La nuit est longue...


 

Les draps se chiffonnent, les oreillers s’éparpillent et la couverture s’enroule autour d’un corps agité; celui d’une femme qui ne dort pas.


Dans ce lit, il y a une insomniaque qui enfile, l’une après l’autre, comme des grains de chapelet sur une chaîne, les heures de ses nuits blanches. L’insomniaque, c’est moi. Le lit, c’est le mien. J’égrène jusqu’au matin.

 

Et le chapelet s’allonge, s’allonge, s’allonge…


 C’est l’histoire de ma vie, de mes nuits, ce combat que je dois constamment livrer pour avoir le droit de dormir. Quand j’y arrive, c’est parce que j’ai réussi à exorciser mon esprit de tous ses fantômes.


Daphné Vrosé, la doctoresse (bonne fée psychologue spécialiste en harmonie  personnelle ) que je consulte régulièrement pendant un certain temps mettait en cause mon enfance.

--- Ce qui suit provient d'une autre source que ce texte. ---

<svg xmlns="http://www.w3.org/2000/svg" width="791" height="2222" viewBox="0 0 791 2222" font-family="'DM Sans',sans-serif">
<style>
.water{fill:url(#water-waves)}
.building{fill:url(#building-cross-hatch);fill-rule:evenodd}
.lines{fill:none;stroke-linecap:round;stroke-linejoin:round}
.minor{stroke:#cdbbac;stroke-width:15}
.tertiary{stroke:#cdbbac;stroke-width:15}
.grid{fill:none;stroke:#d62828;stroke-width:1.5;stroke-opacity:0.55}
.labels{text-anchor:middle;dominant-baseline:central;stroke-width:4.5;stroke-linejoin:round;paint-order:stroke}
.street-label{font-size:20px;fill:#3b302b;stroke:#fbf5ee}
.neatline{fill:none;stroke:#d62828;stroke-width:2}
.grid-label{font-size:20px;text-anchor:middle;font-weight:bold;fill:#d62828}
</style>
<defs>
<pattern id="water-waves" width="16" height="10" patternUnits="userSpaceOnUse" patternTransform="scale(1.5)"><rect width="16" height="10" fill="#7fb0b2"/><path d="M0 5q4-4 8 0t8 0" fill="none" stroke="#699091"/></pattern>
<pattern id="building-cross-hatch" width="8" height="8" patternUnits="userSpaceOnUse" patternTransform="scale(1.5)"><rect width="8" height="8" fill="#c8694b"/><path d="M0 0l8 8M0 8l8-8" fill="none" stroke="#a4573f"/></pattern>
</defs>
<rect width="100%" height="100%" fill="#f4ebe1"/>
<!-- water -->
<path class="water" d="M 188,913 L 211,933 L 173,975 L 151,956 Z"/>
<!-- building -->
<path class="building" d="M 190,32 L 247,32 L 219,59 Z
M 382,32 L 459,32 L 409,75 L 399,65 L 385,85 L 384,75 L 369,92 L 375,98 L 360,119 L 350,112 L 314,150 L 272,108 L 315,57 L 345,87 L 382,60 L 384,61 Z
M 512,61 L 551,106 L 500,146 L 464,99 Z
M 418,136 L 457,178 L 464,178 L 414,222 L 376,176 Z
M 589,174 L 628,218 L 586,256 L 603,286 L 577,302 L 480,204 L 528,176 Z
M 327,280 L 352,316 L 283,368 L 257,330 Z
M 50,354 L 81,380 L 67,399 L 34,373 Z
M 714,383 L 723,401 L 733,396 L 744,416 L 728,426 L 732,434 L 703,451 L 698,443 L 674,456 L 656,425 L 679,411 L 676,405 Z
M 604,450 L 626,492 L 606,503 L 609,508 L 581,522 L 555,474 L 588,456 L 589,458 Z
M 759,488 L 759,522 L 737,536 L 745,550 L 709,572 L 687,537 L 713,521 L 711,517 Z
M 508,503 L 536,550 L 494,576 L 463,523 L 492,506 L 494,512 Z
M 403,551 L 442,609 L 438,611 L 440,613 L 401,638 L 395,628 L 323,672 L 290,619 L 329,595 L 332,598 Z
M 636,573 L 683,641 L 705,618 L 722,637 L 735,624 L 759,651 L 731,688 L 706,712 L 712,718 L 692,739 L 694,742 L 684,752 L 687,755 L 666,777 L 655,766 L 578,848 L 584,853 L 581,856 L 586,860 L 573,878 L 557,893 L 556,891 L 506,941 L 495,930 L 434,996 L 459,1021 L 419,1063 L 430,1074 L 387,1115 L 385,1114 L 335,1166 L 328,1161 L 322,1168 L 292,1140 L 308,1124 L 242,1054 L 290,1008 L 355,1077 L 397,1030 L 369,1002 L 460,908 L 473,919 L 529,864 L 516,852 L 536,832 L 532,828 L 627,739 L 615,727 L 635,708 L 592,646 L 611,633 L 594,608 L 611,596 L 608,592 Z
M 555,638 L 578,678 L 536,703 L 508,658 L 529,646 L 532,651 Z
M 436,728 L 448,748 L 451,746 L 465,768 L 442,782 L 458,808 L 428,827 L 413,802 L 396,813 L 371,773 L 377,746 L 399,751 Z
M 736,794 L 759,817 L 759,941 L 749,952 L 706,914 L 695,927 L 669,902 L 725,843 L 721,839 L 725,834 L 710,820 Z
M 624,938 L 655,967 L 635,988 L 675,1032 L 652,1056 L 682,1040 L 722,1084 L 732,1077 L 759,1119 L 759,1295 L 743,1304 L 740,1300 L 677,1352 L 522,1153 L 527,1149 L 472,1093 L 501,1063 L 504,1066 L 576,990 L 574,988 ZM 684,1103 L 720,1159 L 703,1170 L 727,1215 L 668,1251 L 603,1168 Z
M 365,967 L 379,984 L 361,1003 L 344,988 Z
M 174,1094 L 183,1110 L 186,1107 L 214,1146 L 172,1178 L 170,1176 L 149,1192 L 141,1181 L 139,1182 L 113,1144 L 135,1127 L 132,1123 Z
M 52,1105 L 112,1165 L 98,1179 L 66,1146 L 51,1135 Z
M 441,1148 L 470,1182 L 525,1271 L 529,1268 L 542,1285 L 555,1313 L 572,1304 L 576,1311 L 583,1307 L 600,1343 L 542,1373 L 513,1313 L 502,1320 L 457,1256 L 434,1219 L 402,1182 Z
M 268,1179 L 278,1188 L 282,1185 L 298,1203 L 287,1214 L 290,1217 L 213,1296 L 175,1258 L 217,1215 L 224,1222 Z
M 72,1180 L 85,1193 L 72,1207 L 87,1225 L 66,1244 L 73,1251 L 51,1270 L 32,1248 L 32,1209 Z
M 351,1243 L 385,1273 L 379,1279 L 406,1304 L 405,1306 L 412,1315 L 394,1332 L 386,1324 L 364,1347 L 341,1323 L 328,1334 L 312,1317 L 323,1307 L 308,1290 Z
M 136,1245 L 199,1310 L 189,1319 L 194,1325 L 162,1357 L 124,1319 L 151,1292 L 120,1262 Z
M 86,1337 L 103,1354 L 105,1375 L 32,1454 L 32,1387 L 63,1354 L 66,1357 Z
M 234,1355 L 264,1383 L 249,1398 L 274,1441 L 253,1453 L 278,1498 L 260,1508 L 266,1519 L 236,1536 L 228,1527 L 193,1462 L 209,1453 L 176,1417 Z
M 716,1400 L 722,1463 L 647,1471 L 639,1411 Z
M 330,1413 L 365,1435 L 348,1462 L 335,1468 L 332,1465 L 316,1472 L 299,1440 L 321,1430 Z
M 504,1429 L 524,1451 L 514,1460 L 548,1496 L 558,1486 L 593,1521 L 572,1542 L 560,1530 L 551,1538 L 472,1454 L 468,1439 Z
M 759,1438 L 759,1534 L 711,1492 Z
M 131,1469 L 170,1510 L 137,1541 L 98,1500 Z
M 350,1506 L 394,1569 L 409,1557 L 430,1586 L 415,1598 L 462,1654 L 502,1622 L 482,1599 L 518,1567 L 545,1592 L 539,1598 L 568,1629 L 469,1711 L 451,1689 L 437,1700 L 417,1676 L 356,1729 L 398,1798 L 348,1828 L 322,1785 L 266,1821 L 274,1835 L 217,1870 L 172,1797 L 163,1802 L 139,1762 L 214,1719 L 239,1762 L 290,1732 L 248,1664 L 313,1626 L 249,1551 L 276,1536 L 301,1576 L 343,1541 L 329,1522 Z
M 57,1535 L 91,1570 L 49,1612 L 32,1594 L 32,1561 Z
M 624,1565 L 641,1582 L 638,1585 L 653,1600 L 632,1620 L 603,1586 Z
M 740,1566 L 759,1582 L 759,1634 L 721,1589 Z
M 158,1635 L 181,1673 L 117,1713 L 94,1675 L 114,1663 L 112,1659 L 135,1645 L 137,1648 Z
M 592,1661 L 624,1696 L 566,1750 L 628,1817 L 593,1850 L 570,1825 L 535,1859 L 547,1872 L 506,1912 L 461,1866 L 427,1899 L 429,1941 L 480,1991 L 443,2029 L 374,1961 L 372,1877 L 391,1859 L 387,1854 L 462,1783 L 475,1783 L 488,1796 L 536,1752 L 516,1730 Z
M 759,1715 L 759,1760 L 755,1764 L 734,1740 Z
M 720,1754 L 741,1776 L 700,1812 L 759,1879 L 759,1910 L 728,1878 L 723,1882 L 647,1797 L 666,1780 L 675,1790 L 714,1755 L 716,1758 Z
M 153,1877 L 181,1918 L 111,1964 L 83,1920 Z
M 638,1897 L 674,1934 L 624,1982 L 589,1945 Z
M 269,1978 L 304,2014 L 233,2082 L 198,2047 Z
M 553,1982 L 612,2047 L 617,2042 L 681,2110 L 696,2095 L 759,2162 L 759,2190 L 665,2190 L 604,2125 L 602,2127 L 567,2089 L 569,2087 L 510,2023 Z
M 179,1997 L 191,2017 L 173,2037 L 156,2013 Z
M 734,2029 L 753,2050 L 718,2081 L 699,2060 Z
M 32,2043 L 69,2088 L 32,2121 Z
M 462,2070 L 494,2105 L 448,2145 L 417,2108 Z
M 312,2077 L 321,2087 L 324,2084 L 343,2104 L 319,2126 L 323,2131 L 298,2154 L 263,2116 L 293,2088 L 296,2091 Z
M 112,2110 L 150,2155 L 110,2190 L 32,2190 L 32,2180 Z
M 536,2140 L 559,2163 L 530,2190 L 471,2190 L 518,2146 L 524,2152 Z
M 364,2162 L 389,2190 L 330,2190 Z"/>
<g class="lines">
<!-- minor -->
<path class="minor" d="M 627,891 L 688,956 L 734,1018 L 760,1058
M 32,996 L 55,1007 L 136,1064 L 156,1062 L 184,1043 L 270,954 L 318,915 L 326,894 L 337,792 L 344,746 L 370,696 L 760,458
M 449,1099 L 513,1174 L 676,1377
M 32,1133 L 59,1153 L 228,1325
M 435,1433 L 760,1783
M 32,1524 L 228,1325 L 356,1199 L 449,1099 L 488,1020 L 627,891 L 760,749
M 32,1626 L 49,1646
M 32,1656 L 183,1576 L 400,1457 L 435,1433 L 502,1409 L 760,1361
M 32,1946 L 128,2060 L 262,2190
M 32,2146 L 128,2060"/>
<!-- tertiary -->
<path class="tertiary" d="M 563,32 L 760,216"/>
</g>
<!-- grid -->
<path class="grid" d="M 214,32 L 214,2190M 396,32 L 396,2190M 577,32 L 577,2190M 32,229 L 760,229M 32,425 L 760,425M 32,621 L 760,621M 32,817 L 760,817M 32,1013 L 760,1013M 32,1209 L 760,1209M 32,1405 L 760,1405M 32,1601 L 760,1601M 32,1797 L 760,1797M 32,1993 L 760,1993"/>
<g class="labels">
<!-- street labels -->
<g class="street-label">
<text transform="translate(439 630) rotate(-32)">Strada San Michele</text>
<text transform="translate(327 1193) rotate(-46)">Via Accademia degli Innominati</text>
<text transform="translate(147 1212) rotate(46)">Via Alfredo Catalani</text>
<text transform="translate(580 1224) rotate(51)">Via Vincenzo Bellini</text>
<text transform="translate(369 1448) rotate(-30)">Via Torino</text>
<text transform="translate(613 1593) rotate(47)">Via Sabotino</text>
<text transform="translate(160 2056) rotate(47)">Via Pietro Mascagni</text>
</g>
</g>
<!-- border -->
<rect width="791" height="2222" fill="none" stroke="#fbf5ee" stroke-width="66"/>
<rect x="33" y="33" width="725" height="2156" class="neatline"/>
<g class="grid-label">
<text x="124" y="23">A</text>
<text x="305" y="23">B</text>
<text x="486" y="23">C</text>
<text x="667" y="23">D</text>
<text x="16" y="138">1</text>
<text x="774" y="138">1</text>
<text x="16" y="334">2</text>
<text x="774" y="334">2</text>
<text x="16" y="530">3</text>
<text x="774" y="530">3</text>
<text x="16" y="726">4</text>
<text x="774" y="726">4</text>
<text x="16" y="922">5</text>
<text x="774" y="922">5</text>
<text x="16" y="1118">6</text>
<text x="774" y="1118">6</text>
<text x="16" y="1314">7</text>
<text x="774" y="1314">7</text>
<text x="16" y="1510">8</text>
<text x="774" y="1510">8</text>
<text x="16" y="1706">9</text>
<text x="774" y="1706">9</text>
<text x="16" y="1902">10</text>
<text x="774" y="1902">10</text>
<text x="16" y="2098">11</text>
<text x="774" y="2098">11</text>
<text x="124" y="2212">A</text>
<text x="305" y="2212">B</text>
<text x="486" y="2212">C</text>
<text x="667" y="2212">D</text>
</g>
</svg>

Il est vrai que dans ma maison de fillette, nous étions tous un peu fous.  Tout était prétexte à la fête, au rire, aux déguisements, à la musique. Chez nous, on croyait au Père Noël, aux fées, aux anges, à Popeye, aux géants, et on ne se gênait pas pour le dire ! Dans ma maison, le créatif était fertile.


Fillette, à partir du moment où je pus lire et écrire, je m’enfermais dans ma chambre avec des crayons, du papier et mes poupées, pour me raconter des histoires qu’ensuite j’enfermais dans le tiroir d’un petit bureau.


Mon imaginaire se manifestait surtout de nuit. Dans ma petite tête, trop d’idées, de scénarios, de personnages romanesques prenaient le dessus. Résultat : je ne dormais plus.  


Quand mon cerveau finissait par virer fou, je m’imaginais un chapelet entre mes doigts et j’égrenais…jusqu’au lever du jour. 


Au sortir de l’enfance, j’ignore pourquoi, mais j’ai cessé d’écrire. Le petit bureau dans lequel j’enfermais mes histoires s’est retrouvé au grenier.

Alors, la fillette que j’étais a grandie, et son imaginaire aussi. Surtout l’imaginaire ! Mes personnages ont talonné mes nuits d’adolescente et continuent d’accaparer mes nuits d’adulte; ils vivent, respirent, parlent, et moi pour arriver à dormir, je dois les évacuer de mon esprit. Je n’ose plus faire le compte de toutes ces heures passées à chercher désespérément le sommeil; le total m’effraie. La réserve de grains semble inépuisable, la chaîne, sans fin.

 

Et le chapelet s’allonge, s’allonge, s’allonge…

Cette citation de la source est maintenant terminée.